When I mentioned that some Democrats in the crowd had told me they wanted him to run for president, he coyly replied: “Well, isn’t that nice of them?” When I pressed him and asked what he thought about such a prospect, he said he had the governor’s election to think of. He joked with customers that they should be nice to us as we were British guests in New Jersey and joshed about “the special relationship”.

He moved over to a group of women, who told him they were Democrats. “First governor, then president,” one woman said as she embraced him. Smiling broadly, he continued signing autographs as he turned to one of his campaign aides and said with satisfaction: “This is a special campaign. Democrats from Elizabeth.” Oozing confidence, he gave me a cheeky wink.

New Jersey is home to Tony Soprano. Ol’ Blue Eyes himself, Frank Sinatra, hailed from here too. Once famed as the most corrupt state in the nation, it’s a gritty, no-nonsense place. Now it’s also home of the man hailed by some as the saviour of the Republican party.

The governor

Governor Christie was be re-elected for a second term running this industrial state on Tuesday. But everyone here’s already asking whether the brash local lad – simply known as “the governor” – could bulldoze his way into the White House.

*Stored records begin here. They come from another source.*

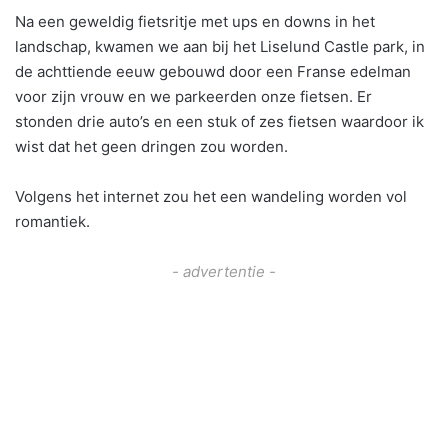
Na een geweldig fietsritje met ups en downs in het
landschap, kwamen we aan bij het Liselund Castle park, in
de achttiende eeuw gebouwd door een Franse edelman
voor zijn vrouw en we parkeerden onze fietsen. Er
stonden drie auto’s en een stuk of zes fietsen waardoor ik
wist dat het geen dringen zou worden.
Volgens het internet zou het een wandeling worden vol
romantiek.
- advertentie -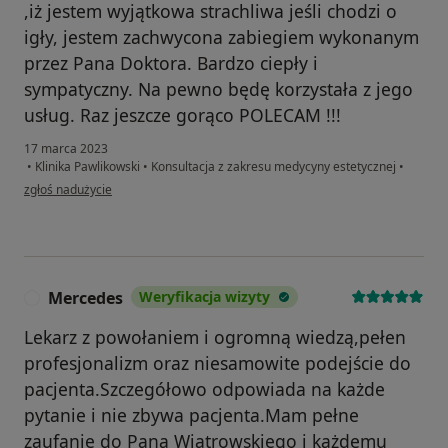
,iż jestem wyjątkowa strachliwa jeśli chodzi o
igły, jestem zachwycona zabiegiem wykonanym
przez Pana Doktora. Bardzo ciepły i
sympatyczny. Na pewno będę korzystała z jego
usług. Raz jeszcze gorąco POLECAM !!!
17 marca 2023
•
Klinika Pawlikowski
•
Konsultacja z zakresu medycyny estetycznej
•
w opinii użytkownika Kamila B.
zgłoś nadużycie
Mercedes
Weryfikacja wizyty
M
Lekarz z powołaniem i ogromną wiedzą,pełen
profesjonalizm oraz niesamowite podejście do
pacjenta.Szczegółowo odpowiada na każde
pytanie i nie zbywa pacjenta.Mam pełne
zaufanie do Pana Wiatrowskiego i każdemu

Even though less than 20 per cent of voters here are registered Republicans, Christie was expected to win by a landslide.

His goal was not just to win big but to show he can reach voters other Republicans can’t – particularly Hispanics and African Americans. He’s against abortion and same-sex marriage but has built his reputation by finding areas of compromise with his political opponents.

At another campaign stop I asked what the Republican party can learn from his success. “Everyone has to figure it out for themselves,” he told Channel 4 News. “Each campaign is unique.” He then added: “We will have to see. I am just going to do what I do.”

Recognising Christie’s unique appeal, Mitt Romney’s team invited the governor to campaign with the Republican presidential candidate. At the time, Christie indicated he didn’t want to run for president himself because of concerns over his health. He’s since shed a lot of weight after gastric band surgery.

But bigger concerns among Republicans stem from way he famously embraced Barack Obama in the wake of Hurricane Sandy, right before the election. It was seen as a factor in denting Romney’s hopes at a critical moment.

Choosing state over party was seen by many in the party as an act of betrayal. Tea Party activists and other conservative critics have not forgotten and suggest he will never be able to win over the conservative base of the party.

‘The next president’

If national ambitions are to be realised, Chris Christie will need the conservative base of the party. At another rally we followed him to, gun owners were his target. He was introduced as “the next president of the United States” to loud cheers.

He spoke about protecting hunting and gun rights, to the delight of his audience. “We need to show the Republican party in America that we can win again,” he bellowed.

If he crushes his rival, as expected, Christie shows you can be conservative and appeal to a wider America. New Jersey’s big man is about to get a whole lot bigger.